Your response should consist of one number, the count of lines below that contain "polio".
--- DATASET ENTRIES Enclosed Below ---
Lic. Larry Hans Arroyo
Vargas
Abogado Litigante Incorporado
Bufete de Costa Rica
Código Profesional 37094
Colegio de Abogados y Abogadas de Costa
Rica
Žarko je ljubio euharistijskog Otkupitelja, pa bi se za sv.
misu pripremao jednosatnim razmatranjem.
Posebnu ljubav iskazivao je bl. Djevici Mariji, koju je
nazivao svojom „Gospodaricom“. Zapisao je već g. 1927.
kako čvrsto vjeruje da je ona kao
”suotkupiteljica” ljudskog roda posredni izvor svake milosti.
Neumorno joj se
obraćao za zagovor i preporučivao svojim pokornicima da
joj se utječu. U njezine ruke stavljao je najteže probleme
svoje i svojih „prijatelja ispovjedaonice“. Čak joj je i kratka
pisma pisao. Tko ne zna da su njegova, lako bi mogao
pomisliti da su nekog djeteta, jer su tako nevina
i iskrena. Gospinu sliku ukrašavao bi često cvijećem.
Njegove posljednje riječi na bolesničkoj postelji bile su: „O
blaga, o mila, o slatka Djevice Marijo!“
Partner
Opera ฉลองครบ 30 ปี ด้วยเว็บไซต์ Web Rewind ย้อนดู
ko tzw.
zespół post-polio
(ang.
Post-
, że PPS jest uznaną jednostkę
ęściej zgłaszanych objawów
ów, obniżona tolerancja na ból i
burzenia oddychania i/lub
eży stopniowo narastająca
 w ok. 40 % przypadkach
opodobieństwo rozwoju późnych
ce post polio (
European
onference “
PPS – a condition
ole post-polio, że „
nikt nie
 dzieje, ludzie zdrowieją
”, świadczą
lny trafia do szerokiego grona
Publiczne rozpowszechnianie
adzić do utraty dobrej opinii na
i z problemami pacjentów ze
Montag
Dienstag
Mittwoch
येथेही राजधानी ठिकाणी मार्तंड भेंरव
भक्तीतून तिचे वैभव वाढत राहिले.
--- End of Enclosed DATASET ENTRIES ---
**ANSWER TO THIS EXERCISE:** 3